Harsh Shringla took charge as India’s new foreign secretary on Jan 29, 2020. He succeeded Vijay Gokhale, who retired on Tuesday.(PTI)
Harsh Shringla took charge as India’s new foreign secretary on Jan 29, 2020. He succeeded Vijay Gokhale, who retired on Tuesday.(PTI)

‘Enhancing developmental, economic linkages’: New foreign secretary Harsh Shringla lists priorities

Harsh Shringla joined the IFS in 1984 and served as the ambassador to the US before being appointed the foreign secretary.
Hindustan Times, New Delhi | By HT Correspondent
UPDATED ON JAN 29, 2020 01:18 PM IST

India’s new foreign secretary Harsh Shringla said on Wednesday that enhancing economic linkages, building synergies with major world powers and seeking an unambiguous approach to combating terrorism will be among the country’s priorities.

Shringla also listed sustaining a rules-based multilateral order, sharing India’s developmental experience with countries in Africa and Latin America, climate change and challenges related to the worldwide web and emerging technologies as other priorities for the nation’s foreign policy.

In a statement on assuming office, he said the primary objective of the external affairs ministry and the Indian Foreign Service (IFS) is to “advance our national interests across the world and serve the people of India, wherever they may be”.

He added: “We are service providers to our citizens and our people, whether at home or abroad. Enhancing the security and prosperity of India through external ties and the well-being of all Indians, wherever they may be, is our mission statement.”

Shringla, 57, joined the IFS in 1984 and served as the ambassador to the US before being appointed the foreign secretary. He succeeds Vijay Gokhale, who retired on Tuesday.
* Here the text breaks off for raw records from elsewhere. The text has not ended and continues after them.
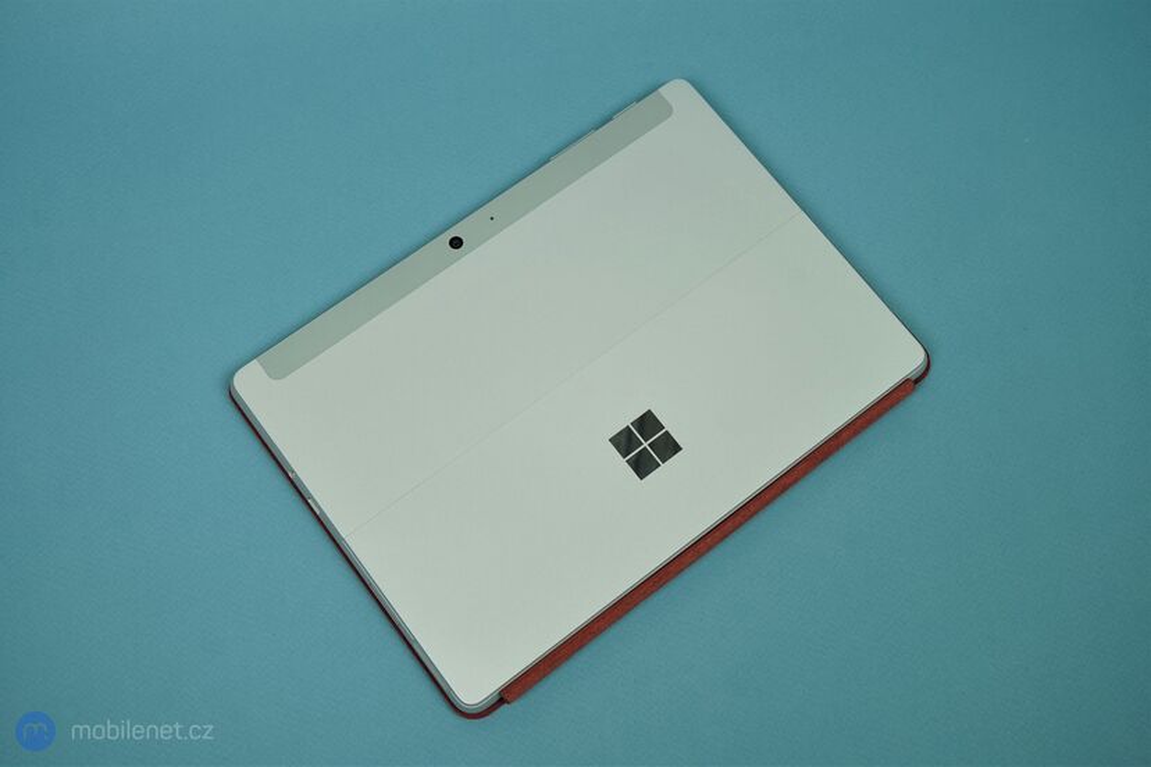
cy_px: 384
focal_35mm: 38
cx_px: 576
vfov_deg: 35.1
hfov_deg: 50.7
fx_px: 1215
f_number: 5.6
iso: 640
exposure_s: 1/200
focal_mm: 38
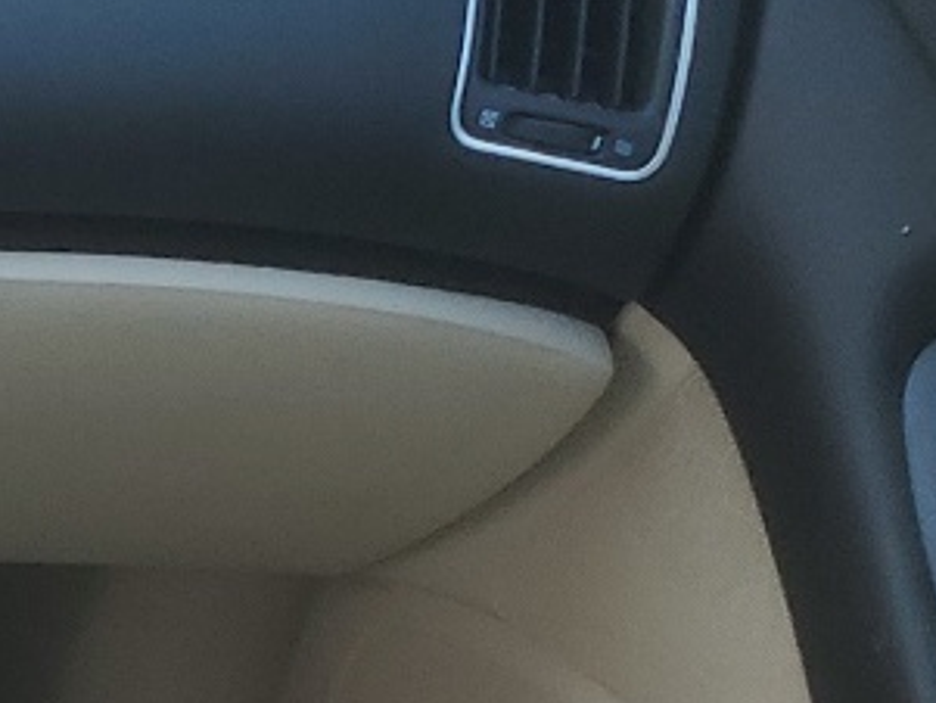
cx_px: -1353
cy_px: 1288
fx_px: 3733
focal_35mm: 138
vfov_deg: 10.1
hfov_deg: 11.6
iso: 50
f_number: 1.5
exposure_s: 1/588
He said that as the foreign secretary, he would work “with India’s many partners in the international system – in enhancing developmental and economic linkages, as well as connectivities, with our neighbours; building synergies with major powers; seeking a shared, undifferentiated and unambiguous approach to terrorism and the threat it poses to free societies; and sustaining the gains of a rules-based multilateral order”.
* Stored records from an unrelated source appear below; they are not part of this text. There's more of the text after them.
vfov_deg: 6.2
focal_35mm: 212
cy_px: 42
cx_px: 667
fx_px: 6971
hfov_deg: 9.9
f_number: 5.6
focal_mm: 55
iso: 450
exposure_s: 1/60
He added: “Sharing the Indian developmental experience with countries of the global south, especially with our friends in Africa and Latin America, will continue to be a priority. I look forward to the opening of new missions and the inauguration of new initiatives.”

Noted that he had entered the IFS during the Cold War, Shringla said he had become the foreign secretary at a time when “global warming has become a pressing concern”. He said, “Several other recent opportunities and challenges related to the cyber domain and emerging technologies will also receive our attention.”

He added that he would to “provide the basis for a dynamic and responsive diplomacy, one that is alive to the requirements of a new India” under the guidance of the prime minister and the external affairs minister.